White House nominates African-American military general to lead Air Force
If confirmed Gen. Charles Brown would also serve on the Joint Chiefs of Staff
The Facts Inside Our Reporter’s Notebook
The White House has nominated Gen. Charles “C.Q.” Brown Jr. to lead the U.S. Air Force, who if appointed would become the first African-American officer to lead a U.S. military branch.
Brown, if appointed, would also become the first black officer to be a member of the Joint Chiefs of Staff since Colin Powell’s tenure as chairman 20 years ago.

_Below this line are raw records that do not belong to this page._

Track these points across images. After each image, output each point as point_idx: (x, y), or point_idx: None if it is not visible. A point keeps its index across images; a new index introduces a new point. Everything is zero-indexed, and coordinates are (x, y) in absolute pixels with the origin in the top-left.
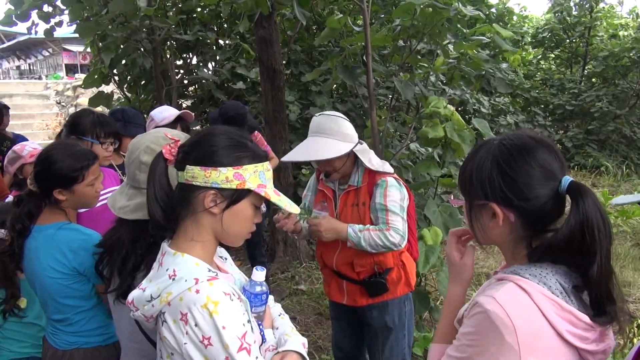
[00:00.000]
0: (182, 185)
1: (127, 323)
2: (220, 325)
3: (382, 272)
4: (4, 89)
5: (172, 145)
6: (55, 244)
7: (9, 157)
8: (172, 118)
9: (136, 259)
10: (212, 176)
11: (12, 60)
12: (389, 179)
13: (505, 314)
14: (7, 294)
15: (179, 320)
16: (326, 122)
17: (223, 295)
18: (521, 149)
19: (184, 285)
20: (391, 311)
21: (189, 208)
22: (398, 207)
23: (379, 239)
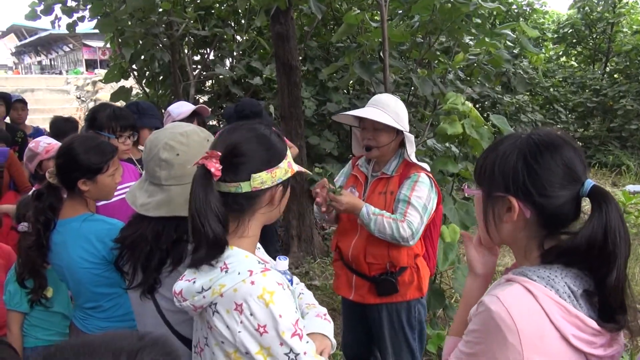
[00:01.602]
0: (248, 194)
1: (149, 316)
2: (277, 314)
3: (395, 272)
4: (26, 83)
5: (213, 161)
6: (83, 236)
7: (27, 155)
8: (188, 113)
9: (161, 255)
10: (278, 174)
11: (33, 55)
12: (422, 175)
13: (509, 315)
14: (35, 284)
15: (233, 310)
16: (386, 99)
17: (277, 285)
18: (549, 146)
19: (238, 278)
20: (400, 314)
21: (252, 210)
22: (421, 205)
23: (389, 227)
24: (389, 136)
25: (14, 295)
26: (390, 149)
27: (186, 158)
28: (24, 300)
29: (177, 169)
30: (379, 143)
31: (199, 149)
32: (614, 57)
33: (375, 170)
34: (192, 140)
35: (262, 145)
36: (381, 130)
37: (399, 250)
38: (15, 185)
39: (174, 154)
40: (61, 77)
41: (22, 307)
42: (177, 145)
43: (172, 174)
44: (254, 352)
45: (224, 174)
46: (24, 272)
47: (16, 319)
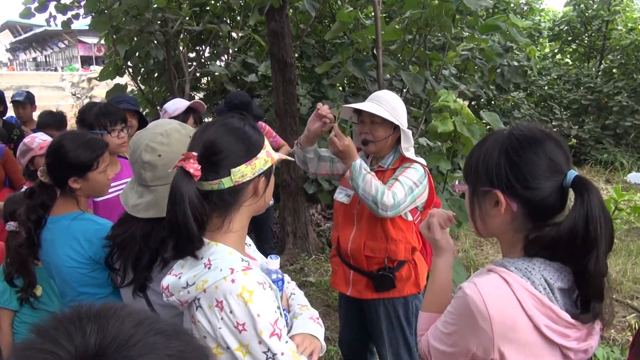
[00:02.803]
0: (231, 189)
1: None
2: (255, 313)
3: (392, 268)
4: (21, 80)
5: (191, 162)
6: (71, 234)
7: (20, 150)
8: (184, 109)
9: (151, 254)
10: (257, 165)
11: (28, 52)
12: (415, 164)
13: (482, 301)
14: (24, 282)
15: (214, 306)
16: (385, 95)
17: (257, 284)
18: (530, 140)
19: (220, 275)
20: (397, 309)
21: (237, 204)
22: (408, 185)
23: (375, 189)
24: (385, 131)
25: (3, 292)
26: (388, 144)
27: (169, 157)
28: (14, 297)
29: (160, 169)
30: (375, 137)
31: (181, 147)
32: (608, 54)
33: (372, 165)
34: (173, 139)
35: (237, 138)
36: (378, 125)
37: (397, 243)
38: (11, 182)
39: (156, 155)
40: (56, 74)
41: (12, 304)
42: (157, 146)
43: (157, 175)
44: (234, 348)
45: (204, 173)
46: (12, 270)
47: (6, 317)
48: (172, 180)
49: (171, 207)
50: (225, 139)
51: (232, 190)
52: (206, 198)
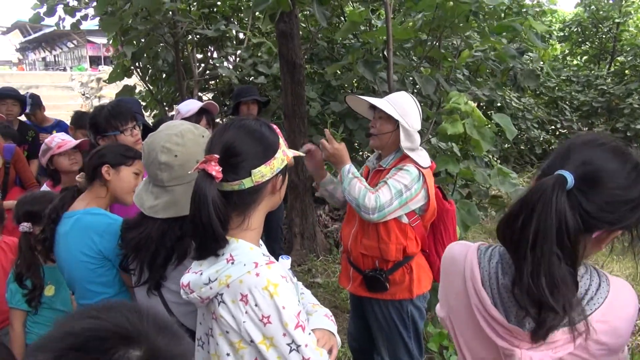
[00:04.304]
0: (251, 189)
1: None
2: (281, 305)
3: (385, 270)
4: (31, 80)
5: (212, 164)
6: (83, 228)
7: (42, 149)
8: (196, 110)
9: (167, 253)
10: (275, 165)
11: (38, 51)
12: (409, 165)
13: (445, 257)
14: (32, 284)
15: (239, 301)
16: (398, 95)
17: (280, 277)
18: None
19: (244, 269)
20: (391, 312)
21: (257, 203)
22: (396, 188)
23: (358, 192)
24: (388, 126)
25: (15, 293)
26: (390, 140)
27: (185, 158)
28: (24, 298)
29: (177, 169)
30: (379, 131)
31: (195, 147)
32: (619, 56)
33: (377, 164)
34: (187, 140)
35: (255, 140)
36: (383, 119)
37: (387, 244)
38: (21, 181)
39: (172, 156)
40: (66, 74)
41: (24, 305)
42: (173, 146)
43: (174, 175)
44: (258, 341)
45: (224, 174)
46: (22, 271)
47: (18, 317)
48: (195, 182)
49: (195, 209)
50: (243, 141)
51: (252, 190)
52: (226, 198)
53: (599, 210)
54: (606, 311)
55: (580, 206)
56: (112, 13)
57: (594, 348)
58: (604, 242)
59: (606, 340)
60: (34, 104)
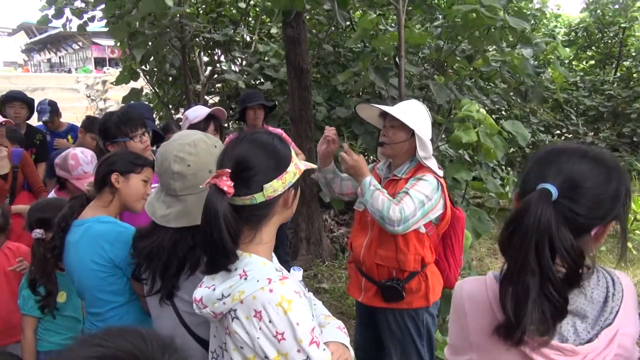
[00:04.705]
0: (262, 203)
1: (167, 318)
2: (295, 321)
3: (401, 280)
4: (37, 82)
5: (224, 179)
6: (93, 237)
7: (59, 163)
8: (204, 116)
9: (179, 262)
10: (287, 179)
11: (43, 53)
12: (428, 174)
13: (461, 297)
14: (45, 291)
15: (252, 317)
16: (410, 103)
17: (294, 293)
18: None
19: (257, 285)
20: (406, 321)
21: (268, 217)
22: (419, 199)
23: (382, 205)
24: (402, 135)
25: (27, 300)
26: (404, 149)
27: (197, 167)
28: (37, 305)
29: (190, 179)
30: (391, 140)
31: (208, 157)
32: (624, 61)
33: (389, 172)
34: (200, 149)
35: (267, 154)
36: (396, 128)
37: (406, 254)
38: (29, 185)
39: (185, 165)
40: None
41: (36, 311)
42: (186, 156)
43: (186, 185)
44: (272, 357)
45: (236, 189)
46: (35, 278)
47: (30, 324)
48: (206, 197)
49: (206, 224)
50: (255, 155)
51: (264, 204)
52: (238, 212)
53: (589, 210)
54: (625, 306)
55: (572, 211)
56: (120, 16)
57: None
58: (602, 236)
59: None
60: (53, 111)
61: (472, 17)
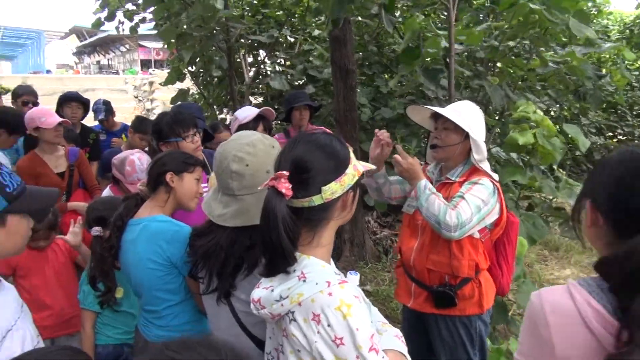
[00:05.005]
0: (321, 206)
1: (223, 318)
2: (354, 327)
3: (454, 285)
4: (88, 83)
5: (282, 181)
6: (151, 235)
7: (117, 163)
8: (254, 116)
9: (236, 262)
10: (346, 181)
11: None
12: (484, 179)
13: (542, 309)
14: (105, 287)
15: (311, 320)
16: (462, 105)
17: (354, 298)
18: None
19: (316, 288)
20: (458, 328)
21: (327, 220)
22: (475, 204)
23: (438, 209)
24: (455, 138)
25: (87, 295)
26: (457, 152)
27: (255, 167)
28: (96, 300)
29: (248, 178)
30: (444, 142)
31: (266, 157)
32: None
33: (441, 175)
34: (258, 150)
35: (326, 155)
36: (449, 130)
37: (460, 260)
38: (84, 183)
39: (244, 165)
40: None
41: (96, 306)
42: (245, 155)
43: (244, 184)
44: None
45: (294, 191)
46: (95, 274)
47: (89, 318)
48: (265, 199)
49: (264, 226)
50: (314, 156)
51: (322, 206)
52: (296, 214)
53: None
54: None
55: None
56: (168, 17)
57: None
58: None
59: None
60: (108, 110)
61: (533, 18)
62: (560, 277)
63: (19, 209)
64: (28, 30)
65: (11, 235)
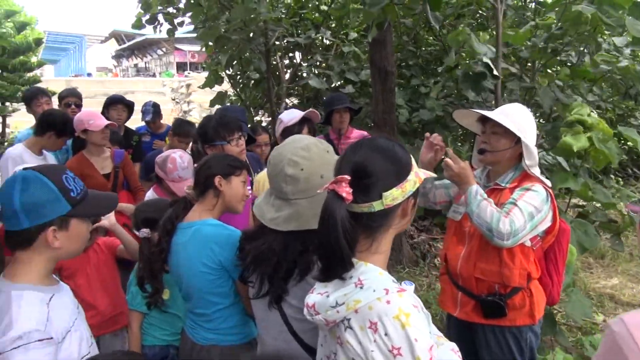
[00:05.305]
0: (381, 212)
1: (274, 323)
2: (413, 337)
3: (504, 295)
4: (128, 86)
5: (343, 185)
6: (203, 239)
7: (160, 162)
8: (299, 119)
9: (288, 266)
10: (408, 187)
11: (130, 58)
12: (537, 185)
13: (630, 335)
14: (152, 289)
15: (367, 328)
16: (512, 108)
17: (412, 307)
18: None
19: (373, 295)
20: (508, 339)
21: (386, 226)
22: (528, 211)
23: (491, 216)
24: (505, 142)
25: (135, 295)
26: (506, 157)
27: (310, 171)
28: (144, 301)
29: (302, 183)
30: (493, 147)
31: (321, 161)
32: None
33: (489, 181)
34: (313, 154)
35: (388, 161)
36: (499, 135)
37: (511, 268)
38: (128, 185)
39: (299, 169)
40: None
41: (143, 307)
42: (300, 160)
43: (299, 188)
44: None
45: (355, 195)
46: (143, 276)
47: (137, 318)
48: (324, 203)
49: (323, 230)
50: (376, 162)
51: (382, 213)
52: (355, 219)
53: None
54: None
55: None
56: (206, 21)
57: None
58: None
59: None
60: (156, 113)
61: (585, 17)
62: (606, 286)
63: (82, 213)
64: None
65: (73, 238)
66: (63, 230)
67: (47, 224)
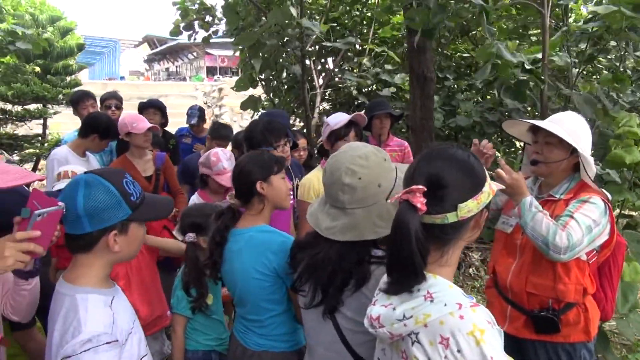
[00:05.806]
0: (455, 223)
1: (326, 334)
2: (488, 355)
3: (558, 310)
4: (161, 89)
5: (417, 195)
6: (257, 246)
7: (203, 162)
8: (345, 122)
9: (344, 276)
10: (482, 199)
11: (162, 62)
12: (595, 197)
13: None
14: (197, 293)
15: (438, 343)
16: (565, 116)
17: (487, 323)
18: None
19: (445, 309)
20: (561, 356)
21: (458, 238)
22: (586, 224)
23: (547, 229)
24: (560, 153)
25: (181, 300)
26: (561, 168)
27: (368, 180)
28: (189, 305)
29: (359, 192)
30: (547, 158)
31: (379, 171)
32: None
33: (542, 192)
34: (371, 162)
35: (464, 172)
36: (552, 145)
37: (567, 284)
38: (168, 187)
39: (356, 178)
40: (190, 84)
41: (188, 311)
42: (358, 168)
43: (355, 198)
44: None
45: (428, 206)
46: (189, 280)
47: (181, 322)
48: (397, 213)
49: (396, 242)
50: (452, 173)
51: (456, 224)
52: (427, 231)
53: None
54: None
55: None
56: (242, 28)
57: None
58: None
59: None
60: (200, 117)
61: (626, 14)
62: None
63: (141, 217)
64: (106, 39)
65: (132, 242)
66: (123, 234)
67: (108, 229)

“I am truly honored and humbled by the nomination to serve as the Air Force’s 22nd chief of staff,” Brown reportedly said in a statement after the nomination Monday.
Brown is currently the leader of the Pacific Air Forces.
Brown would take over for Gen. David Goldfein, who is retiring this summer. He is trained as an F-16 Fighting Falcon pilot. Commissioned in 1984, the general has logged nearly 3,000 hours of flight, including 130 hours of combat.
"CQ Brown is one of the finest warriors our Air Force has ever produced. He'd led worldwide -- in the Pacific, Europe, the Middle East and Africa," said Goldfein. "When it comes to global, operational savvy there's nobody stronger. Congratulations to General Brown on his nomination to be our next chief."
During 2014-2015, Brown served as the director of operations, strategic deterrence and nuclear integration at U.S. Air Forces in Europe. Initially he’d focused on monitoring Russia’s operation after the annexation of Crimea, but pivoted to focus on targeted strike efforts against ISIS as the militant group moved aggressively through Iraq and Syria.
In 2015 and 2016, Brown led the Air Forces Central Command (AFCENT) at the peak of the American air campaign against ISIS.
According to a 2015 report from USA Today, of the 260 Air Force generals in position at that time, only 18 were minorities.